Jason Day, a US Open runner-up two of the past three years, says his injured left thumb is totally healed and he’s again ready to contend for a major title.
The 26-year-old Australian seeks his first major crown at the 114th US Open, which begins Thursday at Pinehurst, after finishing second in the 2011 Masters and 2011 and 2013 US Opens.
“I’ve been close in a few majors now, so close that you can almost taste it,” Day said. “It’s disappointing and encouraging at the same time.
“It really is all how you look at things. I can stew on it and say I’ve blown a few or I had a real opportunity to win and I just didn’t quite get there.
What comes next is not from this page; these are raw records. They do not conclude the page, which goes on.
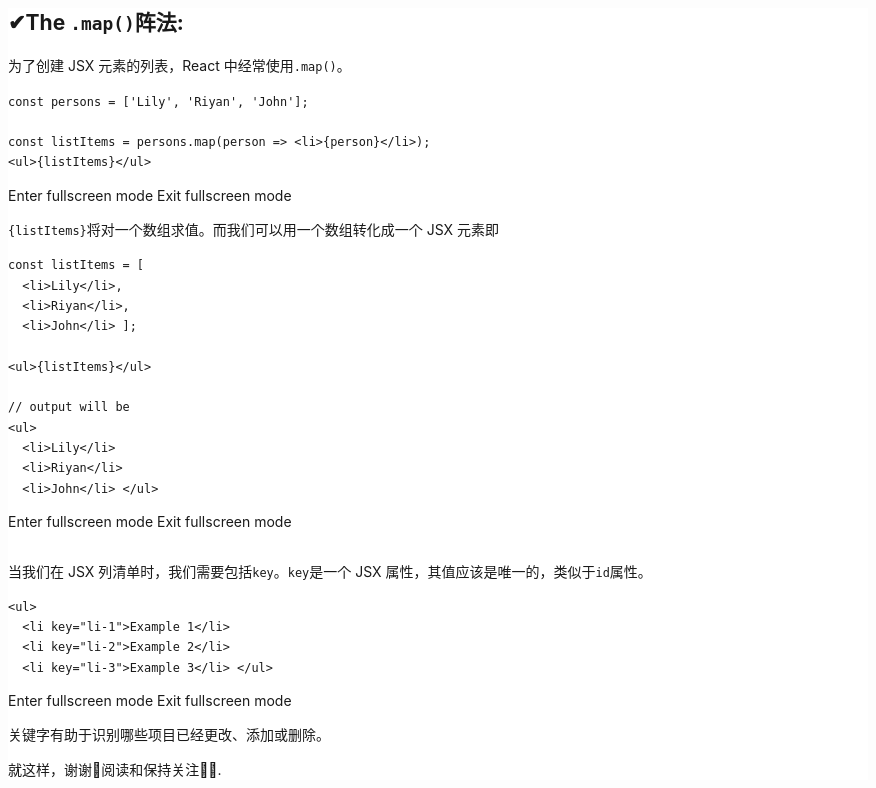 ## ✔The `.map()`阵法:

为了创建 JSX 元素的列表，React 中经常使用`.map()`。

```
const persons = ['Lily', 'Riyan', 'John'];

const listItems = persons.map(person => <li>{person}</li>); 
<ul>{listItems}</ul> 
```

Enter fullscreen mode Exit fullscreen mode

`{listItems}`将对一个数组求值。而我们可以用一个数组转化成一个 JSX 元素即

```
const listItems = [
  <li>Lily</li>,
  <li>Riyan</li>,
  <li>John</li> ];

<ul>{listItems}</ul> 

// output will be
<ul>
  <li>Lily</li>
  <li>Riyan</li>
  <li>John</li> </ul> 
```

Enter fullscreen mode Exit fullscreen mode

## 

当我们在 JSX 列清单时，我们需要包括`key`。`key`是一个 JSX 属性，其值应该是唯一的，类似于`id`属性。

```
<ul>
  <li key="li-1">Example 1</li>
  <li key="li-2">Example 2</li>
  <li key="li-3">Example 3</li> </ul> 
```

Enter fullscreen mode Exit fullscreen mode

关键字有助于识别哪些项目已经更改、添加或删除。

就这样，谢谢🙂阅读和保持关注🙋‍♂️.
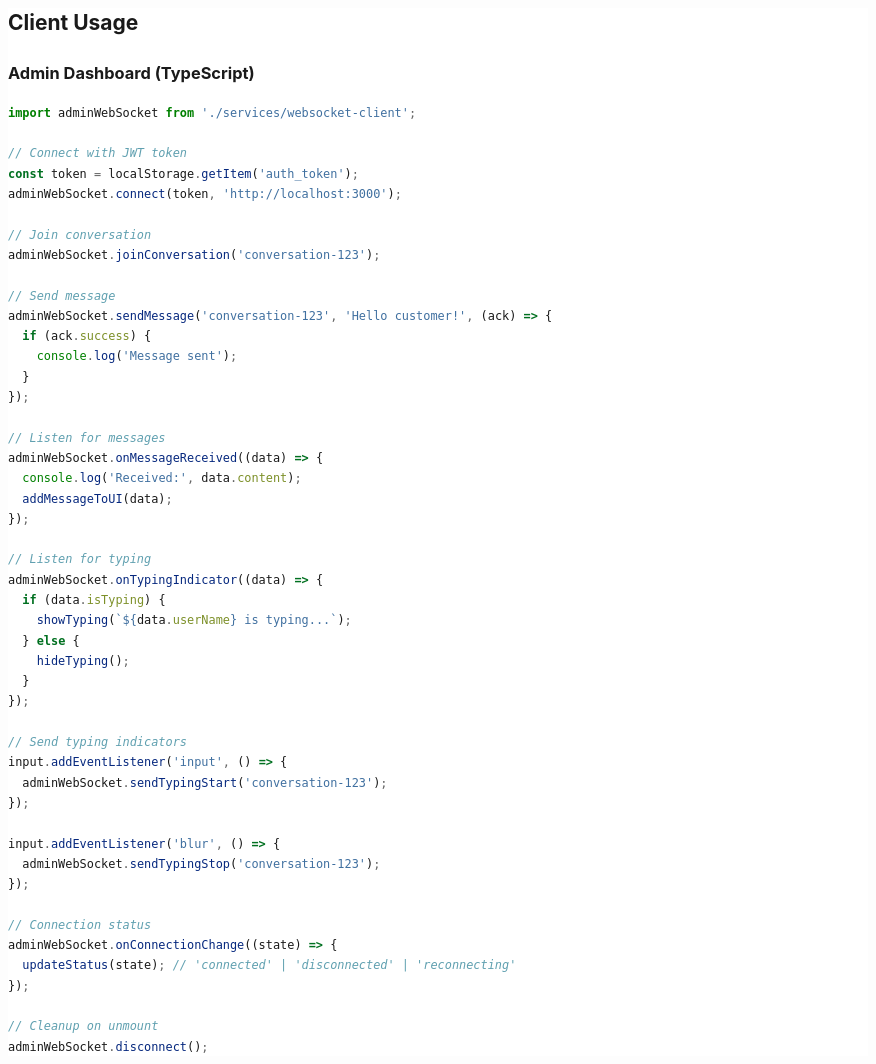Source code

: ## Client Usage

### Admin Dashboard (TypeScript)

```typescript
import adminWebSocket from './services/websocket-client';

// Connect with JWT token
const token = localStorage.getItem('auth_token');
adminWebSocket.connect(token, 'http://localhost:3000');

// Join conversation
adminWebSocket.joinConversation('conversation-123');

// Send message
adminWebSocket.sendMessage('conversation-123', 'Hello customer!', (ack) => {
  if (ack.success) {
    console.log('Message sent');
  }
});

// Listen for messages
adminWebSocket.onMessageReceived((data) => {
  console.log('Received:', data.content);
  addMessageToUI(data);
});

// Listen for typing
adminWebSocket.onTypingIndicator((data) => {
  if (data.isTyping) {
    showTyping(`${data.userName} is typing...`);
  } else {
    hideTyping();
  }
});

// Send typing indicators
input.addEventListener('input', () => {
  adminWebSocket.sendTypingStart('conversation-123');
});

input.addEventListener('blur', () => {
  adminWebSocket.sendTypingStop('conversation-123');
});

// Connection status
adminWebSocket.onConnectionChange((state) => {
  updateStatus(state); // 'connected' | 'disconnected' | 'reconnecting'
});

// Cleanup on unmount
adminWebSocket.disconnect();
```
“But I look at it as experience. I feel like I’ll get there one day. I just have to keep giving myself the opportunities. If I can put myself there more and more and more, it’s bound to happen.”
Seventh-ranked Day won the World Golf Championships Match Play title last February, beating Frenchman Victor Dubuisson in 23 holes in the final.
But Day didn’t play again after that until sharing 20th at the Masters, doctors saying that the combination of over-use and the force he uses swinging a club led to the frustrating thumb injury.
“I definitely had a chance to get to that number one spot. That’s been my dream ever since I was a little kid. So to say I was frustrated was a bit of an under statement,” Day said.
“I’m 100 percent healthy. There are no issues with the thumb. I’m icing my thumb, taking anti-inflammatories every day and all that other stuff just to make sure that it doesn’t pop up again.”
Day, who will play alongside Spain’s Sergio Garcia and American Brandt Snedeker in the first two rounds, still yearns for the world number one spot now owned by his countryman Adam Scott.
“It definitely has given me motivation,” he said of Scott owning the top spot. “It would be awesome to be the youngest Australian number one. I really want to achieve that number one spot before 30.”
Day, who is also of Filipino heritage, shared 37th at the Memorial two weeks ago and has played three full practice rounds at Pinehurst since arriving last Friday.
“I feel good about my game,” Day said. “The biggest thing is to just come up with a game plan that I feel that will kind of compliment my distance with being conservative. I feel like you can’t be conservative enough in US Opens.”
Sunday’s final round comes on the American Father’s Day, which has special meaning for Day with son Dash on hand.
Day’s father Alvin, who first taught him golf, died of cancer when Jason was only 12. After watching an emotional Justin Rose pay tribute to his late father after winning last year’s US Open, Day knows he would have much the same emotions with a victory on Sunday.
“To be able to recognize that and say it in his speeches, it was pretty special,” Day said.
“Hopefully one day Dash will be able to see me winning tournaments and we can look back on it together as father and son and really enjoy it and have those memories, because I never really got to experience that with my father. So hopefully I can experience it with him.”